Results from a recent study suggest that measurement of spleen stiffness can be a noninvasive method of assessing portal hypertension and detecting esophageal varices in patients with HCV-induced cirrhosis.
Researchers evaluated the spleen stiffness (SS) and liver stiffness (LS) in 100 patients with HCV-induced cirrhosis. SS was measured via transient elastography (TE), and the effectiveness of this parameter in diagnosing portal hypertension (PH) and esophageal varices (EV) within the cohort was compared with LS and other noninvasive methods, including the LS-spleen diameter to platelet ratio score (LSPS) and the platelet count to spleen diameter ratio (Plt/Spl).
Esophageal varices were present in 53 participants, including 27 with grade I, 20 with grade II and six with grade III. All patients had hepatic vein pressure gradients (HVPG) of more than 5 mm Hg. Clinically significant portal hypertension was present in 65 patients, with 54 cases considered severe (12 mm Hg or greater).
SS measurements were significantly higher in patients with EV compared with those without (58.6 kPa vs. 39 kPa), and among those with clinically significant PH compared with those with preclinical hypertension (n=35) (56 kPa vs. 37 kPa). Investigators observed correlations between results from different testing methods and HVPG, with the strongest between HVPG and SS (r=0.885) and LS (r=0.836) (P=.0001 for both), and found that the best predictive model for HVPG included both LS and SS (R2=0.85, P<.0001).

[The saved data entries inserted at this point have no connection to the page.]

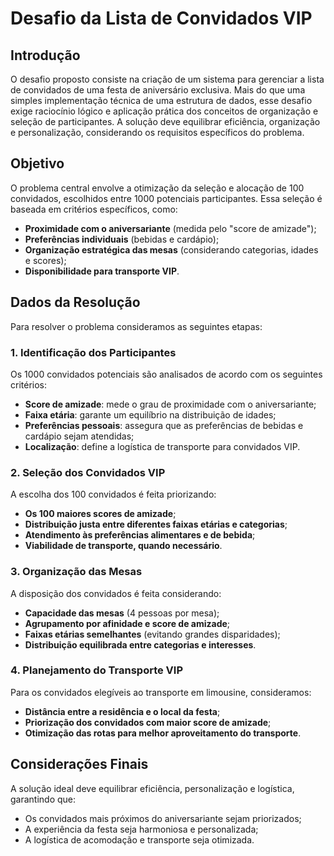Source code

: # Desafio da Lista de Convidados VIP

## Introdução
O desafio proposto consiste na criação de um sistema para gerenciar a lista de convidados de uma festa de aniversário exclusiva. Mais do que uma simples implementação técnica de uma estrutura de dados, esse desafio exige raciocínio lógico e aplicação prática dos conceitos de organização e seleção de participantes. A solução deve equilibrar eficiência, organização e personalização, considerando os requisitos específicos do problema.

## Objetivo
O problema central envolve a otimização da seleção e alocação de 100 convidados, escolhidos entre 1000 potenciais participantes. Essa seleção é baseada em critérios específicos, como:
- **Proximidade com o aniversariante** (medida pelo "score de amizade");
- **Preferências individuais** (bebidas e cardápio);
- **Organização estratégica das mesas** (considerando categorias, idades e scores);
- **Disponibilidade para transporte VIP**.

## Dados da Resolução
Para resolver o problema consideramos as seguintes etapas:

### 1. Identificação dos Participantes
Os 1000 convidados potenciais são analisados de acordo com os seguintes critérios:
- **Score de amizade**: mede o grau de proximidade com o aniversariante;
- **Faixa etária**: garante um equilíbrio na distribuição de idades;
- **Preferências pessoais**: assegura que as preferências de bebidas e cardápio sejam atendidas;
- **Localização**: define a logística de transporte para convidados VIP.

### 2. Seleção dos Convidados VIP
A escolha dos 100 convidados é feita priorizando:
- **Os 100 maiores scores de amizade**;
- **Distribuição justa entre diferentes faixas etárias e categorias**;
- **Atendimento às preferências alimentares e de bebida**;
- **Viabilidade de transporte, quando necessário**.

### 3. Organização das Mesas
A disposição dos convidados é feita considerando:
- **Capacidade das mesas** (4 pessoas por mesa);
- **Agrupamento por afinidade e score de amizade**;
- **Faixas etárias semelhantes** (evitando grandes disparidades);
- **Distribuição equilibrada entre categorias e interesses**.

### 4. Planejamento do Transporte VIP
Para os convidados elegíveis ao transporte em limousine, consideramos:
- **Distância entre a residência e o local da festa**;
- **Priorização dos convidados com maior score de amizade**;
- **Otimização das rotas para melhor aproveitamento do transporte**.

## Considerações Finais
A solução ideal deve equilibrar eficiência, personalização e logística, garantindo que:
- Os convidados mais próximos do aniversariante sejam priorizados;
- A experiência da festa seja harmoniosa e personalizada;
- A logística de acomodação e transporte seja otimizada.

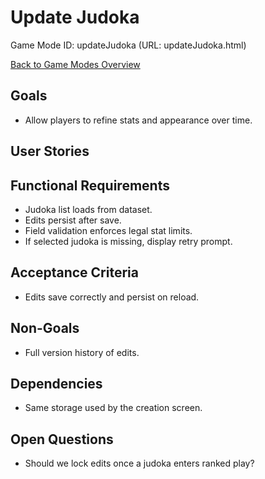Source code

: # Update Judoka

Game Mode ID: updateJudoka (URL: updateJudoka.html)

[Back to Game Modes Overview](prdGameModes.md)

## Goals

- Allow players to refine stats and appearance over time.

## User Stories

## Functional Requirements

- Judoka list loads from dataset.
- Edits persist after save.
- Field validation enforces legal stat limits.
- If selected judoka is missing, display retry prompt.

## Acceptance Criteria

- Edits save correctly and persist on reload.

## Non-Goals

- Full version history of edits.

## Dependencies

- Same storage used by the creation screen.

## Open Questions

- Should we lock edits once a judoka enters ranked play?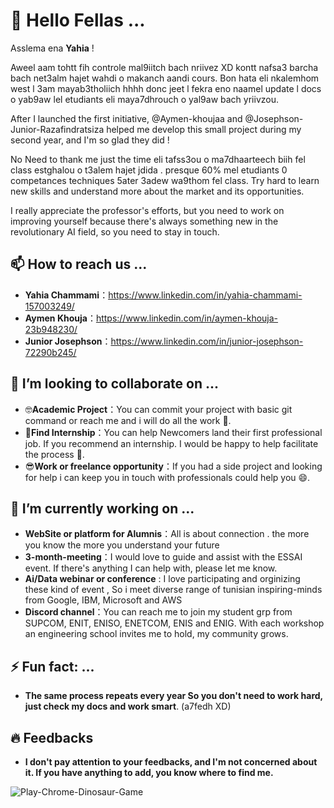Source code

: # 👋 Hello Fellas ...     

Asslema ena **Yahia** ! 

Aweel aam tohtt fih controle mal9iitch bach nriivez XD kontt nafsa3 barcha bach net3alm hajet wahdi o makanch aandi cours. Bon hata eli nkalemhom west l 3am mayab3tholiich hhhh donc jeet l fekra eno naamel update l docs o yab9aw lel etudiants eli maya7dhrouch o yal9aw bach yriivzou.

After I launched the first initiative, @Aymen-khoujaa and @Josephson-Junior-Razafindratsiza helped me develop this small project during my second year, and I'm so glad they did !

No Need to thank me just the time eli tafss3ou o ma7dhaarteech biih fel class estghalou o t3alem hajet jdida . presque 60% mel etudiants 0 competances techniques 5ater 3adew wa9thom fel class. Try hard to learn new skills and understand more about the market and its opportunities.

I really appreciate the professor's efforts, but you need to work on improving yourself because there's always something new in the revolutionary AI field, so you need to stay in touch.


## 📫 How to reach us ...

- **Yahia Chammami**：<https://www.linkedin.com/in/yahia-chammami-157003249/>
- **Aymen Khouja**：<https://www.linkedin.com/in/aymen-khouja-23b948230/>
- **Junior Josephson**：<https://www.linkedin.com/in/junior-josephson-72290b245/>


## 🔭 I’m looking to collaborate on ...

- 🤓**Academic Project**：You can commit your project with basic git command or reach me and i will do all the work 💬.
- 🎯**Find Internship**：You can help Newcomers land their first professional job. If you recommend an internship. I would be happy to help facilitate the process 🌱.
- 😎**Work or freelance opportunity**：If you had a side project and looking for help i can keep you in touch with professionals could help you 😄.


## 🔭 I’m currently working on ...


- **WebSite or platform for Alumnis**：All is about connection . the more you know the more you understand your future
- **3-month-meeting**：I would love to guide and assist with the ESSAI event. If there's anything I can help with, please let me know.
- **Ai/Data webinar or conference** : I love participating and orginizing these kind of event , So i meet diverse range of tunisian inspiring-minds from Google, IBM, Microsoft and AWS 
- **Discord channel**：You can reach me to join my student grp from SUPCOM, ENIT, ENISO, ENETCOM, ENIS and ENIG. With each workshop an engineering school invites me to hold, my community grows.


## ⚡ Fun fact: ...

- **The same process repeats every year So you don't need to work hard, just check my docs and work smart**. (a7fedh XD)



## 🔥 Feedbacks

- **I don't pay attention to your feedbacks, and I'm not concerned about it. If you have anything to add, you know where to find me.**

 ![Play-Chrome-Dinosaur-Game](https://github.com/yahyachammami/Yahia_Docs-/assets/120028819/83323675-45f6-4b09-b0bb-05e5ee26563f)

AUROC analysis indicated significant differences between SS and other evaluated tests in diagnosing the following:
- Presence of EV: AUROC=0.941 for SS compared with 0.857 for Plt/Spl (P=.05)
- HVPG of 10 mm Hg or higher: AUROC=0.966 for SS compared with 0.907 for LSPS (P=.05) and with 0.847 for Plt/Spl (P=.007)
- HVPG of 12 mm Hg or higher: AUROC=0.959 for SS compared with 0.899 for LSPS (P=.048) and with 0.828 for Plt/Spl (P=.003)
No significant difference was observed between SS and LS in the AUROC for any diagnoses.
“The results of the present study provide advancement and a wide insight into the relevant diagnostic potential of TE in the clinical setting of HCV-induced cirrhosis,” the researchers wrote. “In particular, they suggest for the first time that introduction of SS measurement, possibly associated with LS, may enable clinicians to monitor the evolution of PH from early to late cirrhosis, including the occurrence of EV.”